Sunday, December 2, 2018

Scientist Who Built NASA'S Latest Spacecraft To Land On Mars Is A Ghanaian

Dr. Ashitey Trebi-Ollennu is the chief engineer of a team formed to design robots for NASA missions at the NASA Jet Propulsion Laboratory in La Canada Flintridge, California, United States.

A spacecraft belonging to America's National Aeronautics and Space Administration (NASA) landed on Mars on Monday, November 26, 2018. 

The spacecraft which is called InSight is expected to study the Mars' underworld, listening for marsquakes and seeking clues about the dusty world's formation.

The team lead for InSight at NASA's Jet Propulsion Laboratory is Ghanaian. Dr. Ashitey Trebi-Ollennu is the chief engineer of a team formed to design robots for NASA missions at the NASA Jet Propulsion Laboratory in La Canada Flintridge, California, United States.

Dr. Trebi-Ollennu has worked on other aircraft as well. He worked on the Phoenix aircraft that found water on Mars in 2008. He also contributed to the Mars Exploration Rover project in 2003 and the Mars Science Laboratory in 2011.

He also designed the robotic arms, which will dig deep beneath the surface of the planet to see explore how it was formed. According to Dr. Trebi-Ollennu, he developed the interest in space crafts when he was growing up in Accra, Ghana.

"I lived very close to the airport, so I was very interested in aircraft flying and I always dream-pt of taking humans out of the cockpit and making computers fly."

Due to his interest, he read literature on the "glass cockpit" for commercial and military aircraft.

Dr. Trebi-Ollennu was born in Ghana, he attended a primary school in Burma Camp and later the Ghana Secondary Technical School. He attended the Queen Mary College, the University of London where he earned his bachelor of Engineering in avionics in 1991. He continued his education at the Royal Military College Science located at Cranfield University in the United Kingdom, earning his PhD in 1996.

At Carnegie Mellon University where he was a research scholar, he formulated a system for All Terrain Vehicles (ATVs) for distributed tactical surveillance for (Defense Advanced Research Projects Agency) DARPA.

Dr. Trebi-Ollennu is a fellow of the Institution of Engineering and Technology, U.K, and the Royal Aeronautical Society, U.K and the Ghana Academy of Arts and Sciences.
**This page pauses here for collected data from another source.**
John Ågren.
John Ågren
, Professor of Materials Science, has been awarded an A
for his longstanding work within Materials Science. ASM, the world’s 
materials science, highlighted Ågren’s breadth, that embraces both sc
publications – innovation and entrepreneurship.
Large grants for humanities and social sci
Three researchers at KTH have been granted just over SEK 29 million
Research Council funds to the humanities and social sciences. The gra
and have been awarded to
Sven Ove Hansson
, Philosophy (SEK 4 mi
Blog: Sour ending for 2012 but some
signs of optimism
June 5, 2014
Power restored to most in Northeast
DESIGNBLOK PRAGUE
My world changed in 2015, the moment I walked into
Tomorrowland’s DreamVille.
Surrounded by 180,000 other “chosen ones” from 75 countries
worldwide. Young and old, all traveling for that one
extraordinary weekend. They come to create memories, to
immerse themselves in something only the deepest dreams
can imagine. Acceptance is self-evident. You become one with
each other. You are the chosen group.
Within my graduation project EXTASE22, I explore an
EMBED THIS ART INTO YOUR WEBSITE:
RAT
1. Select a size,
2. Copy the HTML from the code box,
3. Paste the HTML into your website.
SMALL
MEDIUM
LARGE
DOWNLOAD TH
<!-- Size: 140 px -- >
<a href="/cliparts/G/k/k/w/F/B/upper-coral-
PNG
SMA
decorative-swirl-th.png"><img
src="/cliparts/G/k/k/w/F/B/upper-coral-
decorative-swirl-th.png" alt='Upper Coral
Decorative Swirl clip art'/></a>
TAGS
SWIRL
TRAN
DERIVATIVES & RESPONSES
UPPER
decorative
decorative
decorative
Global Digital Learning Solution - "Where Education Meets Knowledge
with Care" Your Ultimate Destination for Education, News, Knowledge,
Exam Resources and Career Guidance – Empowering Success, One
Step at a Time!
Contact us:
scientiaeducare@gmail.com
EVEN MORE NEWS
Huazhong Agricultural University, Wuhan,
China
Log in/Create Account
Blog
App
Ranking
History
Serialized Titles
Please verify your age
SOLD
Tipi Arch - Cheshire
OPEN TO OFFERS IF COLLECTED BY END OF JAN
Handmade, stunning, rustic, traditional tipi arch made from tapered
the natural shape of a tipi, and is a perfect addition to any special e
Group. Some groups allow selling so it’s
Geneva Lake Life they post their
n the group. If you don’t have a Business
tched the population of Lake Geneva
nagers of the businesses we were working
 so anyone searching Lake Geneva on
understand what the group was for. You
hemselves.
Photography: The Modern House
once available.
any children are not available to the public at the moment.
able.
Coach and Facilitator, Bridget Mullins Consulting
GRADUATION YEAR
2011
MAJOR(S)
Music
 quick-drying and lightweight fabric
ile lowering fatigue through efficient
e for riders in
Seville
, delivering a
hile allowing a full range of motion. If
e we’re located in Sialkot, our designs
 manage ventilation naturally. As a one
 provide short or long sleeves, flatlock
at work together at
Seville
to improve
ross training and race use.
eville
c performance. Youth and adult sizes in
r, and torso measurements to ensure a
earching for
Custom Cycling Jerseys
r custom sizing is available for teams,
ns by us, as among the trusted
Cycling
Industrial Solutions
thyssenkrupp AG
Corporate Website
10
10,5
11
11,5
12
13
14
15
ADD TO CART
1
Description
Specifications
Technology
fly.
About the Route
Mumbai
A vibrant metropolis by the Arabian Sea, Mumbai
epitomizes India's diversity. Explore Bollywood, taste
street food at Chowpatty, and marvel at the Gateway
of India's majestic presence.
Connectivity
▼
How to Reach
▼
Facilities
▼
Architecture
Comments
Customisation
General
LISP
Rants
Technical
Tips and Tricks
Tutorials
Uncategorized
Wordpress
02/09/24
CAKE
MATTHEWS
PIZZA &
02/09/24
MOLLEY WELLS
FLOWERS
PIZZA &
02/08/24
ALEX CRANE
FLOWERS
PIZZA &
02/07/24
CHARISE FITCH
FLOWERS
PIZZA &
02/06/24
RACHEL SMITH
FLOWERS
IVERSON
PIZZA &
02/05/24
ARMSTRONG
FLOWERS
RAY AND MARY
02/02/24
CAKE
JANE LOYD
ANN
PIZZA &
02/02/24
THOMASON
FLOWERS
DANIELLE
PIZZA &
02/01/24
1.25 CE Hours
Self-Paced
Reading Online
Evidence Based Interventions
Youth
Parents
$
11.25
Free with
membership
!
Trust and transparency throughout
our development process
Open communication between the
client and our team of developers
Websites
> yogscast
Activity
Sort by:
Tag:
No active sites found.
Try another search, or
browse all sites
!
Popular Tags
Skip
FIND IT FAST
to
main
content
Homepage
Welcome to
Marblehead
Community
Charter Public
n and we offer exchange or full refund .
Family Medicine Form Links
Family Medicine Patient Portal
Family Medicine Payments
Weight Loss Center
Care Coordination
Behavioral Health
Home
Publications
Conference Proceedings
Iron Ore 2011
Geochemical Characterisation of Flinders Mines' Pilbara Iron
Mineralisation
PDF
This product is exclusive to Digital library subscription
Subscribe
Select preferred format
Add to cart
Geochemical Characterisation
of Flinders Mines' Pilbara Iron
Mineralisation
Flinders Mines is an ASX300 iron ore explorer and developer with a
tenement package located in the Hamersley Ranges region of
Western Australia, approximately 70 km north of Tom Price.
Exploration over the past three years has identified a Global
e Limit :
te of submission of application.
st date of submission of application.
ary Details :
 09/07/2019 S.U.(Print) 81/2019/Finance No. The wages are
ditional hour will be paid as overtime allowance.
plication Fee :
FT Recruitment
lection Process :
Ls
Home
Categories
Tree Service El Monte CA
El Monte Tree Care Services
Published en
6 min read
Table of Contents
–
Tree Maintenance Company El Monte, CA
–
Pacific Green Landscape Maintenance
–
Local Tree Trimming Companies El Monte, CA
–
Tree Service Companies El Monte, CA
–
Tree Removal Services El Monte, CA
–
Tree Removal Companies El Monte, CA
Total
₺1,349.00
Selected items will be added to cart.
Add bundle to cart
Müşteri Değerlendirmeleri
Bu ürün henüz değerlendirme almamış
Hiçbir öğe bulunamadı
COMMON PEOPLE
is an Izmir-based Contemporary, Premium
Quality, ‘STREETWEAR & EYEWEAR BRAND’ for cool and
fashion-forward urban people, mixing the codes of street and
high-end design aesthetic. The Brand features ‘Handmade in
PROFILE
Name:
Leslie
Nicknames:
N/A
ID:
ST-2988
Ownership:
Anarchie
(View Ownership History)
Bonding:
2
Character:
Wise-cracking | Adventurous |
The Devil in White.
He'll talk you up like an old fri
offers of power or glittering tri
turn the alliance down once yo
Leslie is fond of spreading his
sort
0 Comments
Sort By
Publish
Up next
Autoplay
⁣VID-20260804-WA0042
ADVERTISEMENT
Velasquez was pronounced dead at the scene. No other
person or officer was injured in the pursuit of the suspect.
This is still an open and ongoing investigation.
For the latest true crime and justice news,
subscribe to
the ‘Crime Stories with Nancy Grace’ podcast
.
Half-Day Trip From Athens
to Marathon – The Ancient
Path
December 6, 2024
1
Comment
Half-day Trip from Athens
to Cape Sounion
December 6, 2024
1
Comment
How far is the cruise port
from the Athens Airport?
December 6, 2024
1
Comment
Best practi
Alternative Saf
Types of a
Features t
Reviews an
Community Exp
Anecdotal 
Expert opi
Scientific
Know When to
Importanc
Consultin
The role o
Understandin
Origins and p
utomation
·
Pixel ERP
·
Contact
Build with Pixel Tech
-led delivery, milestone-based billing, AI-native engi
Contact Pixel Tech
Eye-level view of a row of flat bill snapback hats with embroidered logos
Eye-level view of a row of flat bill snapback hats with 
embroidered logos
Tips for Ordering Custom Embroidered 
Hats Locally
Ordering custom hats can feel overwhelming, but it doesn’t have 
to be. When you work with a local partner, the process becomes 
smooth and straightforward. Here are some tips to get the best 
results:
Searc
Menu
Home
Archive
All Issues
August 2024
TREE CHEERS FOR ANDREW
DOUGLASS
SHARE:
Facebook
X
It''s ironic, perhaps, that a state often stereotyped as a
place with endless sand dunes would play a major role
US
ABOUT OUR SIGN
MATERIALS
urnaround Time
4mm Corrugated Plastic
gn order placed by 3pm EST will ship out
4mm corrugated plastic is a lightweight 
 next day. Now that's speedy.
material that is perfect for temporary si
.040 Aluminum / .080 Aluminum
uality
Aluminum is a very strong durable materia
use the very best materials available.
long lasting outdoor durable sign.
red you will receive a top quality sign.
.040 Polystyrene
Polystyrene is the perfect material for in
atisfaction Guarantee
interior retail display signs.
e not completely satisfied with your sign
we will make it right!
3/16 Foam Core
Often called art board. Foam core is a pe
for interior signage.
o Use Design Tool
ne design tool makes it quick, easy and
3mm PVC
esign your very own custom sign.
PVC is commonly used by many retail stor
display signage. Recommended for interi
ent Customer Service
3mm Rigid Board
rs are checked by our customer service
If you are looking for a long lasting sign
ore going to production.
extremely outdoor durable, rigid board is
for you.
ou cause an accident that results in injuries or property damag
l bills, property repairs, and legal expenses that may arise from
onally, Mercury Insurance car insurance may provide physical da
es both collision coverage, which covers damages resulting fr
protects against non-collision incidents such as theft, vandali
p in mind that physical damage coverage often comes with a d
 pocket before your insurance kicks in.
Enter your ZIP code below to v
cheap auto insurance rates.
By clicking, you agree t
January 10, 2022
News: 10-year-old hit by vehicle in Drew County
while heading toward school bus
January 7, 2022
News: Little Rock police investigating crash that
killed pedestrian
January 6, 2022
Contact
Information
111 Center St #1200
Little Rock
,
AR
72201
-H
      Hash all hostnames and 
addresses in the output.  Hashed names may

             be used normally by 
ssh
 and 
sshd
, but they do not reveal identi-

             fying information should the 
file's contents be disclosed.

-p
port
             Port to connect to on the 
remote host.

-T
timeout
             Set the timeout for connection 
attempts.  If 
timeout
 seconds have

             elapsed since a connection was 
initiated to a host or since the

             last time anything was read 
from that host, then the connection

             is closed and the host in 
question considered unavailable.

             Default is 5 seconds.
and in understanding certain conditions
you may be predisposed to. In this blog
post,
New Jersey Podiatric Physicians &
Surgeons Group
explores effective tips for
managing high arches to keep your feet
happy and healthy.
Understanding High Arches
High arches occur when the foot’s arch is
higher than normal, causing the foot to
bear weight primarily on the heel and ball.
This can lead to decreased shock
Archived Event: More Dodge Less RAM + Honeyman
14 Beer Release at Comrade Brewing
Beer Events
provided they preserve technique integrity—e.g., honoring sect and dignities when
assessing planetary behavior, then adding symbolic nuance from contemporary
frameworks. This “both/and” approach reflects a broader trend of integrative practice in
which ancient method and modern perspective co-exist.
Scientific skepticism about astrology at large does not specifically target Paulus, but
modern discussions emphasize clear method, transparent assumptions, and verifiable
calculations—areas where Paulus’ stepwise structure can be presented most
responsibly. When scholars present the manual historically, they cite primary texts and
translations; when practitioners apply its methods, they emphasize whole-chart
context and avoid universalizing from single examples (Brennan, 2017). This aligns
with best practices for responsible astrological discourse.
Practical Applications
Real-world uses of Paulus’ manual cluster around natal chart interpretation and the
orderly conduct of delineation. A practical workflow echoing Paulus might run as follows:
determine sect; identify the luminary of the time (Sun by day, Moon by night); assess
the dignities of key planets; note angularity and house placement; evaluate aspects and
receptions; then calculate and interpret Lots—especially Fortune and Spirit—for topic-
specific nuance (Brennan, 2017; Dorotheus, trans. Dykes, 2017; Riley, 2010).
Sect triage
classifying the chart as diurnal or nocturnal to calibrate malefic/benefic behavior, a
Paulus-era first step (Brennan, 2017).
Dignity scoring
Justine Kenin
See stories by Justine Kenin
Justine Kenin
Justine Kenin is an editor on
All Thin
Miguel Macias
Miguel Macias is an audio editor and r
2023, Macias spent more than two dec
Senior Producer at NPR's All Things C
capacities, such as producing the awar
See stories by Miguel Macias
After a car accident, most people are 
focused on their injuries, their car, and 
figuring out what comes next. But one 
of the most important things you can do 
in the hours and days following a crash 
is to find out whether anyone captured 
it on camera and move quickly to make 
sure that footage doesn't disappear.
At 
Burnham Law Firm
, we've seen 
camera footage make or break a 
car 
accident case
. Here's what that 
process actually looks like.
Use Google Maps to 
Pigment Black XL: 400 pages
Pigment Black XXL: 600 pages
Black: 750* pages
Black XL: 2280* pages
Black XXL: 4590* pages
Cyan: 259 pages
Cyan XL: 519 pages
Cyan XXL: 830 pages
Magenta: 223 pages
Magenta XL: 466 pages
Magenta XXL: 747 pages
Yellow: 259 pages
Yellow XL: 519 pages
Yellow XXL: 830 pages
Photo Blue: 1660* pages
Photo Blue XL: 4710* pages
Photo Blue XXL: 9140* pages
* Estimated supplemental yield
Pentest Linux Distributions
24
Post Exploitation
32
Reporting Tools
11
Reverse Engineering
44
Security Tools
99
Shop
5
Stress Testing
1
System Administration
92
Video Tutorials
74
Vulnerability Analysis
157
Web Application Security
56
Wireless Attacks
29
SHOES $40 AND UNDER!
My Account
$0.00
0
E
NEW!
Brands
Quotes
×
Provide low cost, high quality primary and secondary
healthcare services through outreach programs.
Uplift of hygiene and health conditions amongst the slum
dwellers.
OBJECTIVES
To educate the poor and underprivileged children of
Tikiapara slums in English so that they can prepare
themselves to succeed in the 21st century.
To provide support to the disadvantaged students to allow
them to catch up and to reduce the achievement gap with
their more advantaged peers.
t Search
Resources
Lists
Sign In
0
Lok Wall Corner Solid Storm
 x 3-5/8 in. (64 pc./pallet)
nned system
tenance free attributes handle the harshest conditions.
In his career, Dr. Trebi-Ollennu has won many awards such as the NASA Exceptional Engineering Achievement Medal (2008); Sir Monty Finniston Achievement Medal (2007) for outstanding technical contribution to any field of Engineering from the Institution of Engineering and Technology (IET); Outstanding Engineer Award (2007); JPL Mariner Award from MER for outstanding leadership in the analysis and resolution of the IDD unstow anomaly on Opportunity rover (2006); NASA Group Achievement Award-Mars Exploration Rover Avionics Team (2004); and the NASA Group Achievement Award-Mars Exploration Rover Flight System, Management and Engineering Team (2004) to name a few.

In 2011, he founded the Ghana Robotics Academy Foundation a non-profit volunteer organization hoping to "pioneer science education through administering hands-on robotics workshops and competitions throughout Ghana for Junior Secondary Schools, Senior Secondary Schools, and Colleges."